## Begin GIVEN TEXT

When Ontario opened its competitive online gambling market in April 2022, the central argument for doing so was a single statistic: roughly three quarters of the province's online wagering activity was flowing through offshore sites that paid no Ontario tax, complied with no Ontario rules, and offered Ontarians no Ontario recourse if something went wrong. The provincial bet was that a tightly regulated, privately operated market — competing on price and product against the grey alternative — could pull most of that activity back inside a system that the province actually controlled.

Four years in, new research released this month allows the question to be asked in numbers. According to a survey of 2,012 Ontarians commissioned by iGaming Ontario and the Alcohol and Gaming Commission of Ontario, only 8.9 per cent of the province's online gamblers were betting exclusively on unregulated sites this spring — roughly half the share recorded a year earlier, and a striking reversal of the pre-2022 picture. The market itself has handled more than $103 billion in wagers and produced more than $4.2 billion in operator revenue since launch. By any reasonable definition of what the original policy was trying to accomplish, this is a working experiment.

It is also, just as importantly, about to be re-run at a different scale, under different conditions, with the same regulatory architecture. Alberta confirmed earlier this spring that its own competitive iGaming market will open on July 13, 2026. The two-province natural experiment that is about to result will shape what every other Canadian jurisdiction does next.

## End GIVEN TEXT
## Begin DATA EXTRACT

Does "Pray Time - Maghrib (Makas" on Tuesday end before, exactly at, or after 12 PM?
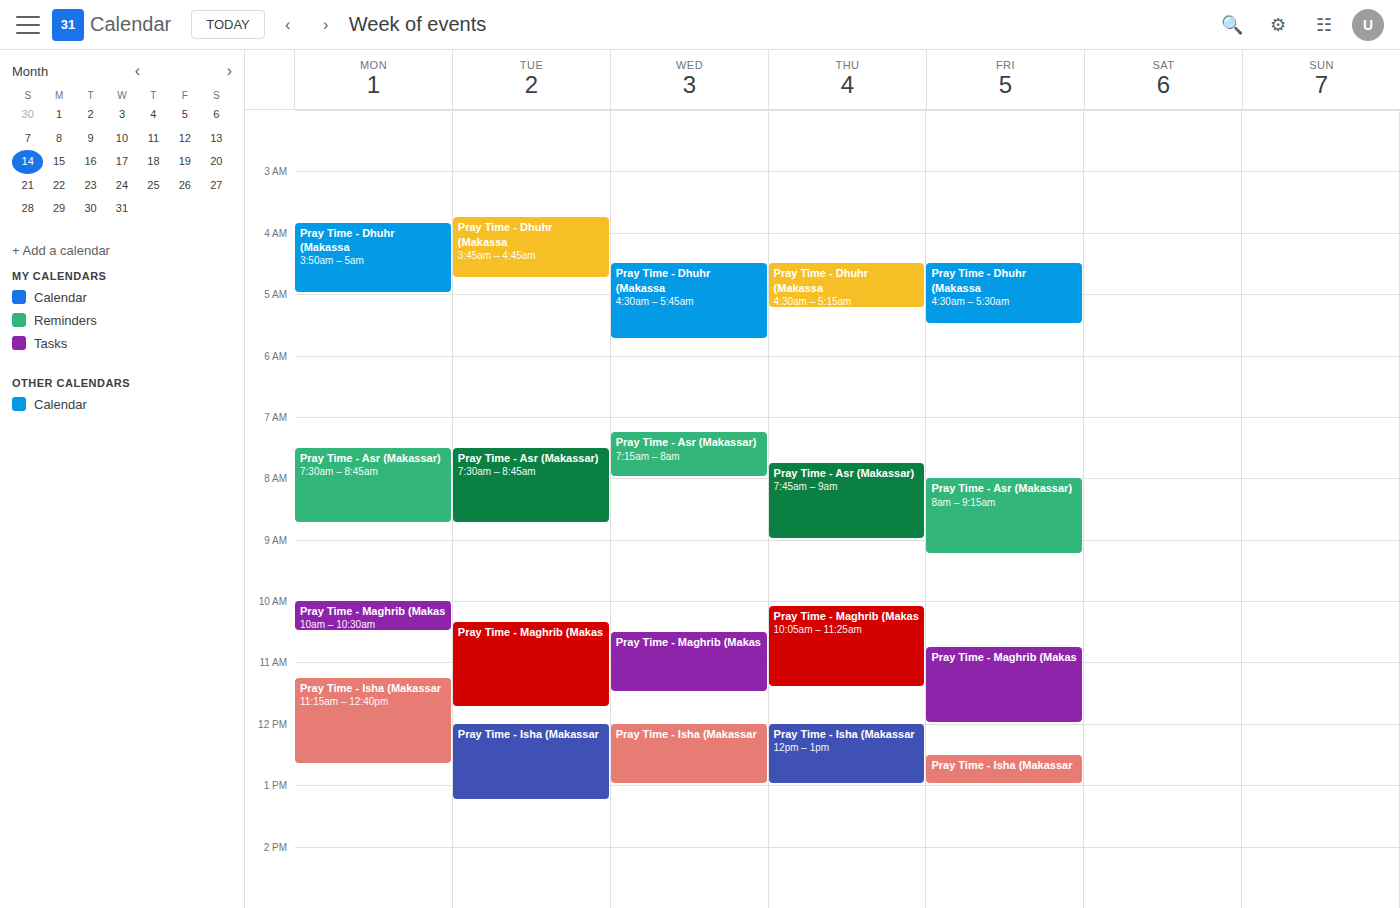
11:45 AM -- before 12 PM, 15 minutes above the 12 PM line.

## End DATA EXTRACT

Write the next part of the article on Ontario's regulated online gambling market, picking up right after its last sentence.

_WRITTEN RESPONSE:_
The Ontario numbers, four years in

The headline data is the kind that policy makers and operators have both been waiting for. In March 2026, Ontarians wagered $9.59 billion on licensed sites in a single month — a new record — generating $342 million in operator revenue against roughly 1.3 million active player accounts. For the first quarter as a whole, the province booked $27.8 billion in wagering and $1.13 billion in operator revenue, a pace that, if maintained, would put the market on track to approach or exceed $5 billion in annual operator revenue. The licensed-operator count sits at roughly 46, running about 80 distinct websites, with the AGCO confirming additional applicants are in the pipeline for 2026.

Beneath those numbers, the structural shift is the more interesting story. A Deloitte study of the market's economic impact estimated $1.24 billion in gaming and tax revenue flowing to federal, provincial and municipal governments, alongside the equivalent of roughly 15,000 full-time jobs. Before the 2022 opening, an estimated 75 per cent of Ontario's online gambling activity sat on offshore platforms. Today, by the May 2026 IPSOS measurement, the figure is the inverse: about nine in ten Ontario gamblers are using regulated sites, with mandatory player-protection tools, age verification, and a clear regulatory address for complaints. Whether or not one approves of the underlying activity, the policy succeeded at the thing it was designed to do.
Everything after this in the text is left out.